Welche weiteren Beschwerden können im Sommer auftreten?
Sommerzeit ist Urlaubszeit. Daher lauern auch einige Reisekrankheiten wie Übelkeit, Verdauungsprobleme oder Infektionen. Bei Fernreisen drohen im schlimmsten Fall Malaria oder Cholera. Vor Reiseantritt – vor allem in exotische Länder – empfiehlt es sich daher, sich reisemedizinisch beraten zu lassen und eine adäquate Reiseapotheke im Gepäck zu haben.

Was enthält eine gute Reiseapotheke?
Medikamente, die Sie regelmäßig einnehmen, entzündungshemmende Präparate bei grippalen Infekten, Kohletabletten bei Durchfall, Fieberthermometer, ein Erste-Hilfe-Set mit Wunddesinfektion, Mullbinden, Wundkompressen, Heftpflaster, Pinzette und Schere, Insektenschutz- und Sonnenschutzmittel. Auch pflanzliche Arzneimittel können bei Beschwerden helfen.

Welche wären das beispielsweise?
Es gibt Wund- und Brandgele auf Basis von Arnica montana, Ringelblume oder Brennnessel. Außerdem können Enzianwurz-Präparate bei Blähungen, Magendruck, Völlegefühl und Übelkeit helfen. Bei Reiseübelkeit ist wiederum Echter Baldrian empfehlenswert. Augentrost-Augentropfen sind bei geröteten, gereizten und tränenden Augen ratsam.

Welche vorbeugenden Maßnahmen kann man treffen?
Leitungswasser sollte man in vielen Ländern meiden und lieber zu abgepacktem Mineralwasser greifen.
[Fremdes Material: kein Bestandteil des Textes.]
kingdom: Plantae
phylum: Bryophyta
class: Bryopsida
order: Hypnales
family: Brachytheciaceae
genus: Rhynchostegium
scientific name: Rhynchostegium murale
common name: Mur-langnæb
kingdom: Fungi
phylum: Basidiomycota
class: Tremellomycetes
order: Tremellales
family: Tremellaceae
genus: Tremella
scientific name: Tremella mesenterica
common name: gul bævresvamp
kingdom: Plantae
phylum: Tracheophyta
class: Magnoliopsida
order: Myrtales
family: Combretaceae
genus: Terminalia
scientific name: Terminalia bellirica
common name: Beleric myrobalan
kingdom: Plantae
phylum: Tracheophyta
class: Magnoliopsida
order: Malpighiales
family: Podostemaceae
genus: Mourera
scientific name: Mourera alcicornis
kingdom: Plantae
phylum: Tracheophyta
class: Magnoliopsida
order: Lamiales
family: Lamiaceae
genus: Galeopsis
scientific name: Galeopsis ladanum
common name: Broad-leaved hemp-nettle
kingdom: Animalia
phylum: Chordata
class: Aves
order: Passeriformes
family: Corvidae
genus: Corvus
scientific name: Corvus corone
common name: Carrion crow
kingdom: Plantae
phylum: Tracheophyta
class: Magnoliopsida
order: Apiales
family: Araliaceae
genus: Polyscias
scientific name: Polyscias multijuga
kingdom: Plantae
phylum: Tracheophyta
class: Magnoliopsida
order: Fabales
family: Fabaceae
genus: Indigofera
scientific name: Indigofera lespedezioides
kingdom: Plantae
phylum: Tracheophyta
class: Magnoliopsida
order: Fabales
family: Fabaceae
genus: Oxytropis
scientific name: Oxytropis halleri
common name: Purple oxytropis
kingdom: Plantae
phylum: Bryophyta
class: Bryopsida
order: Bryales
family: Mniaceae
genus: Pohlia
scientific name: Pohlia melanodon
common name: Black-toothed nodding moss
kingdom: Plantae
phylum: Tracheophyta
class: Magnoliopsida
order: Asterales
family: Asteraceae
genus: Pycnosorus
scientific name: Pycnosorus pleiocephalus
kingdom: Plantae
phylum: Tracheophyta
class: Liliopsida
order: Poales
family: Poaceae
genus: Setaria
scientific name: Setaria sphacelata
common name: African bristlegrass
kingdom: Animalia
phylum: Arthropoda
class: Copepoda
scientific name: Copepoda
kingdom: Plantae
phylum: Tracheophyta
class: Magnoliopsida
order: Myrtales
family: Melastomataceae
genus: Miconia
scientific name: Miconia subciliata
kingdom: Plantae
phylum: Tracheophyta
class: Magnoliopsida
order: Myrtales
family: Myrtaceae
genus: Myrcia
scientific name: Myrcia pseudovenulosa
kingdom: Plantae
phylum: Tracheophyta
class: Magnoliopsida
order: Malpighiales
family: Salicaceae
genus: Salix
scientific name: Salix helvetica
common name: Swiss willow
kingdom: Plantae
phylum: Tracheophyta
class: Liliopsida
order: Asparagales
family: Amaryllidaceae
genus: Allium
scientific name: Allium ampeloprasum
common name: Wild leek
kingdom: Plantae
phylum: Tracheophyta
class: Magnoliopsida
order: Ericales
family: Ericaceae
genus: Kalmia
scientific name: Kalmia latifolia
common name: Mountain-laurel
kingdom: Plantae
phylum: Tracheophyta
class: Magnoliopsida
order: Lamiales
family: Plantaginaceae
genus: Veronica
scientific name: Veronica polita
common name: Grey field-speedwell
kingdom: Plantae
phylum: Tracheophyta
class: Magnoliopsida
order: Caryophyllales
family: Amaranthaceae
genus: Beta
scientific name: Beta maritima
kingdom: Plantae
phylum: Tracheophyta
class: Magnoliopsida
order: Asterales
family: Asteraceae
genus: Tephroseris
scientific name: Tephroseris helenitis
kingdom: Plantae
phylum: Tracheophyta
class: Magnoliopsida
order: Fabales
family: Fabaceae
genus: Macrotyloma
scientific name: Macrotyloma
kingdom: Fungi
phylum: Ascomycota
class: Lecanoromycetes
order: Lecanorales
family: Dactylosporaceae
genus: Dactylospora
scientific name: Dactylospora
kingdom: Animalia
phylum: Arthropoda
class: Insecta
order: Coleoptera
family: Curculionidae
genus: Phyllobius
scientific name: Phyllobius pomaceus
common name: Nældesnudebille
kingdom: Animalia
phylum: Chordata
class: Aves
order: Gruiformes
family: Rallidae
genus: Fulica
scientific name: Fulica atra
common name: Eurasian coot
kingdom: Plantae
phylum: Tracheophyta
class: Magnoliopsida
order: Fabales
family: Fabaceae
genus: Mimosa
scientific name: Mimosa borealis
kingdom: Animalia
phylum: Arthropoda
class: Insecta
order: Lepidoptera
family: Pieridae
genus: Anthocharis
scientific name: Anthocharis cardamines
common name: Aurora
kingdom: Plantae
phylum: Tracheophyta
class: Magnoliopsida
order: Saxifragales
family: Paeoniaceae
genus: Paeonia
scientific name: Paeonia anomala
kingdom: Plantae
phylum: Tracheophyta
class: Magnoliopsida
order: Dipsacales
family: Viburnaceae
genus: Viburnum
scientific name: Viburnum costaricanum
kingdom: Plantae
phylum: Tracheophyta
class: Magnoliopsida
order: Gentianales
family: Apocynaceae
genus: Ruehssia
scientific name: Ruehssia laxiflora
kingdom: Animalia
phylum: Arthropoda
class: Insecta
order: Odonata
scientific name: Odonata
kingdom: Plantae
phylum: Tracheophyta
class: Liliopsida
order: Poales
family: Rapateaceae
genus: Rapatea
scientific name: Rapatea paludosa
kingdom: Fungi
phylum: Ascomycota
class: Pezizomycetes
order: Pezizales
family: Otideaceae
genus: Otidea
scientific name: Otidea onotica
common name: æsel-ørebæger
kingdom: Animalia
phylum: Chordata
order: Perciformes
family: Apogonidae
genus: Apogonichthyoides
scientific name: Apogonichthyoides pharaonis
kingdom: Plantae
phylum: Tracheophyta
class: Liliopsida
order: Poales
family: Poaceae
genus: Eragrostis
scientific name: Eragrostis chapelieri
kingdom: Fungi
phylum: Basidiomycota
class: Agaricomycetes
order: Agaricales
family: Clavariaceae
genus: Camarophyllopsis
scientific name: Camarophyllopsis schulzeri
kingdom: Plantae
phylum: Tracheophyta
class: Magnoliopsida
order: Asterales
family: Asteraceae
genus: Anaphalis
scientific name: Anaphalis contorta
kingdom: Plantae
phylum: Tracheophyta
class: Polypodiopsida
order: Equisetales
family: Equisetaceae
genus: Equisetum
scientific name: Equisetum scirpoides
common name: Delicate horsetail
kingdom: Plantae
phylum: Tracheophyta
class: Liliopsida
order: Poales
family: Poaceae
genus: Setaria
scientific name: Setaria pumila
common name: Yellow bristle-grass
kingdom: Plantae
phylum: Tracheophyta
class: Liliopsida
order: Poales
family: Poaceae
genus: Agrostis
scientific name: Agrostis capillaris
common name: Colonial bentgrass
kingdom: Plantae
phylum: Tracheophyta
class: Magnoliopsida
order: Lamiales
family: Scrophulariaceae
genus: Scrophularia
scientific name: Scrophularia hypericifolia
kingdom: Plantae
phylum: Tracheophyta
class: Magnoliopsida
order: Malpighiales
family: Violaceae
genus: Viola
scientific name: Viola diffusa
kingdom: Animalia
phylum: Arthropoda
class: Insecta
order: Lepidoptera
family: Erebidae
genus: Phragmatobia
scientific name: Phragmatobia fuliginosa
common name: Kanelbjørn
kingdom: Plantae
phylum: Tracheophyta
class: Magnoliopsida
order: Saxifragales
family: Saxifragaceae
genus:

Warme Getränke, vorzugsweise Tee, sind zudem darmfreundlicher und kühlen den Körper. Vitaminreiche, leichte Kost trägt ebenfalls zu mehr Wohlbefinden bei. Obst sollte man in fernen Ländern schälen und lieber gekochtes Gemüse anstatt rohen Salat essen. Wer zu Harnwegsinfekten neigt, ist zudem gut beraten, nasse Badebekleidung rasch zu wechseln und Vaginalkapseln mit Milchsäurebakterien – als Präventivmaßnahme – zu verwenden. Auch lange Aufenthalte in klimatisierten Räumen sind zu meiden, da sie Infektionen unterschiedlicher Art auslösen können.

Wie sieht es mit sportlicher Betätigung im Sommer aus?
Grundsätzlich kann und sollte auch im Sommer Sport betrieben werden. Bewegung an der frischen Luft tut besonders gut; in der heißen Jahreszeit sollte man aber vor allem die Mittagssonne zwischen 12 und 15 Uhr meiden und seine Joggingrunde besser gleich in der Früh oder erst am Abend “ absolvieren.